* RECORDS SUPPLIED *
□ □ □

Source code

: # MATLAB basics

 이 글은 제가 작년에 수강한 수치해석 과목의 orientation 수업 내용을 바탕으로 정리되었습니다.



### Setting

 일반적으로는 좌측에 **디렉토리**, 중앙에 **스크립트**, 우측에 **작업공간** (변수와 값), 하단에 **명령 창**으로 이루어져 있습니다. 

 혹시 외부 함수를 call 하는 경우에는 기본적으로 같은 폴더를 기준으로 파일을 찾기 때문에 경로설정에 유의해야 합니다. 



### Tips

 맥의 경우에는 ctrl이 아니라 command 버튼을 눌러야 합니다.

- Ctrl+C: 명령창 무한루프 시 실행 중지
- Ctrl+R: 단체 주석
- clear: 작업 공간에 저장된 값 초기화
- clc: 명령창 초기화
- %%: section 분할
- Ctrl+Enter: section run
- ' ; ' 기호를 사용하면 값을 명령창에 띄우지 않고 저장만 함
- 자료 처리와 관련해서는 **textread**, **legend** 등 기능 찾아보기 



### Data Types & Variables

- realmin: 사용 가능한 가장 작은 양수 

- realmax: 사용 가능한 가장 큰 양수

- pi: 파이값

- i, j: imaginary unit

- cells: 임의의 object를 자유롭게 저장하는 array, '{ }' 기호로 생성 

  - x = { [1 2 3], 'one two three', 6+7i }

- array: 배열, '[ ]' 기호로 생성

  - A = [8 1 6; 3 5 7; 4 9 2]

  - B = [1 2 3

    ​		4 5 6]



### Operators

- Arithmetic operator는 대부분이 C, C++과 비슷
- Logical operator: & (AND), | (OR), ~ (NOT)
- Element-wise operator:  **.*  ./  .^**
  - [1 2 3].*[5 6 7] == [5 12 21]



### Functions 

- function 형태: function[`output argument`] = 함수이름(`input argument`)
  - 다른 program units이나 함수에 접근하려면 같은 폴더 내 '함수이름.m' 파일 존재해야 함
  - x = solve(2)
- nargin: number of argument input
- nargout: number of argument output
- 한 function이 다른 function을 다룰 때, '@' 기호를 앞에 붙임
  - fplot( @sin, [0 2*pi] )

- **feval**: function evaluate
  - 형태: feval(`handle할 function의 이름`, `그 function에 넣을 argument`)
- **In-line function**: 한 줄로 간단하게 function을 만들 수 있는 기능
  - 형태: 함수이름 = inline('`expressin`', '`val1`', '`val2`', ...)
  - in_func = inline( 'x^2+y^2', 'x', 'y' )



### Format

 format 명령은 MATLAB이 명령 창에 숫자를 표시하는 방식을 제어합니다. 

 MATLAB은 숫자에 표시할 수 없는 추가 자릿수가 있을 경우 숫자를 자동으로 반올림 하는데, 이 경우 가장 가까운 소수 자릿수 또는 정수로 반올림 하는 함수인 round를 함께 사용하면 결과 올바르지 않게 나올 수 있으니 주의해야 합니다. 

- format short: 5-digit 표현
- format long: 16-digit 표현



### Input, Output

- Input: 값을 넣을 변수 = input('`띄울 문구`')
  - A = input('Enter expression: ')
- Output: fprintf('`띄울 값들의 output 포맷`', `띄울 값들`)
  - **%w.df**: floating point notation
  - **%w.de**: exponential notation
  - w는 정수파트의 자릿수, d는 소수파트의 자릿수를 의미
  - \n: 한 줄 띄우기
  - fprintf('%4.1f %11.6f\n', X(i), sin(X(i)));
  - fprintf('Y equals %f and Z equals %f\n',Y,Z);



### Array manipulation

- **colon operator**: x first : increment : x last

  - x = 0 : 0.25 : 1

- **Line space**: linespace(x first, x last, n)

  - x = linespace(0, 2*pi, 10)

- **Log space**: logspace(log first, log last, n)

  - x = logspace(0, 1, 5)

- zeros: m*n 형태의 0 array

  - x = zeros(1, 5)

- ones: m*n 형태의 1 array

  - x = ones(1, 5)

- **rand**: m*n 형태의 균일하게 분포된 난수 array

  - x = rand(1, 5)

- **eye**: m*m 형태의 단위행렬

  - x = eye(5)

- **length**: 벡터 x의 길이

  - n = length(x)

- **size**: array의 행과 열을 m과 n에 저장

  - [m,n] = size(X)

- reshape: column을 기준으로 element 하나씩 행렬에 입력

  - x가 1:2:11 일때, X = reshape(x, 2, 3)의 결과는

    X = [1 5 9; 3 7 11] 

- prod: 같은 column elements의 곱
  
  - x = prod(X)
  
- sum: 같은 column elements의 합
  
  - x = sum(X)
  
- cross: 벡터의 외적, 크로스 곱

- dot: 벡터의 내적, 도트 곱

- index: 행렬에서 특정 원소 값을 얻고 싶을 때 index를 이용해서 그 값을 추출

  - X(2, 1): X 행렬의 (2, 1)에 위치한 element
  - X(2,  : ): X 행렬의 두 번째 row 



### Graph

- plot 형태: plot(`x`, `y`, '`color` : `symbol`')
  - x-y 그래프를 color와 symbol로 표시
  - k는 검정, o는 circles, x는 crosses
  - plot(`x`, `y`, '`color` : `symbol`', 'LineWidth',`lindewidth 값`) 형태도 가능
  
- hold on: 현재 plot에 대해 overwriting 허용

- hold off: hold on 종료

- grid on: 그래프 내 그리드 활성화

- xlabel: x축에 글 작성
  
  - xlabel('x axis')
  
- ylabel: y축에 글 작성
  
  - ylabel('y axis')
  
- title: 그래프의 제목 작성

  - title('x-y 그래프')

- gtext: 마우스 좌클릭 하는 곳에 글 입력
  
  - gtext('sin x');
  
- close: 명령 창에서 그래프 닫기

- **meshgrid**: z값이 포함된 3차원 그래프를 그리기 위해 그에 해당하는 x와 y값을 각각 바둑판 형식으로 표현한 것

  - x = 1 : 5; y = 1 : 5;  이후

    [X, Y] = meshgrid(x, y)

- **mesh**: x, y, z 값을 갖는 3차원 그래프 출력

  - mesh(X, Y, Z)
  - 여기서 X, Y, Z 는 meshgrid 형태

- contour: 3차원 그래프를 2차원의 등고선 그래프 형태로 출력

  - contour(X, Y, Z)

□ □ □

* TASK BRIEF *
Transcribe exactly, please, the lines from the one with "- hold on: 현재 plot에 대해 overwriting 허용" to the last line of the entries above, ends included.

* TASK SOLUTION *
- hold on: 현재 plot에 대해 overwriting 허용

- hold off: hold on 종료

- grid on: 그래프 내 그리드 활성화

- xlabel: x축에 글 작성
  
  - xlabel('x axis')
  
- ylabel: y축에 글 작성
  
  - ylabel('y axis')
  
- title: 그래프의 제목 작성

  - title('x-y 그래프')

- gtext: 마우스 좌클릭 하는 곳에 글 입력
  
  - gtext('sin x');
  
- close: 명령 창에서 그래프 닫기

- **meshgrid**: z값이 포함된 3차원 그래프를 그리기 위해 그에 해당하는 x와 y값을 각각 바둑판 형식으로 표현한 것

  - x = 1 : 5; y = 1 : 5;  이후

    [X, Y] = meshgrid(x, y)

- **mesh**: x, y, z 값을 갖는 3차원 그래프 출력

  - mesh(X, Y, Z)
  - 여기서 X, Y, Z 는 meshgrid 형태

- contour: 3차원 그래프를 2차원의 등고선 그래프 형태로 출력

  - contour(X, Y, Z)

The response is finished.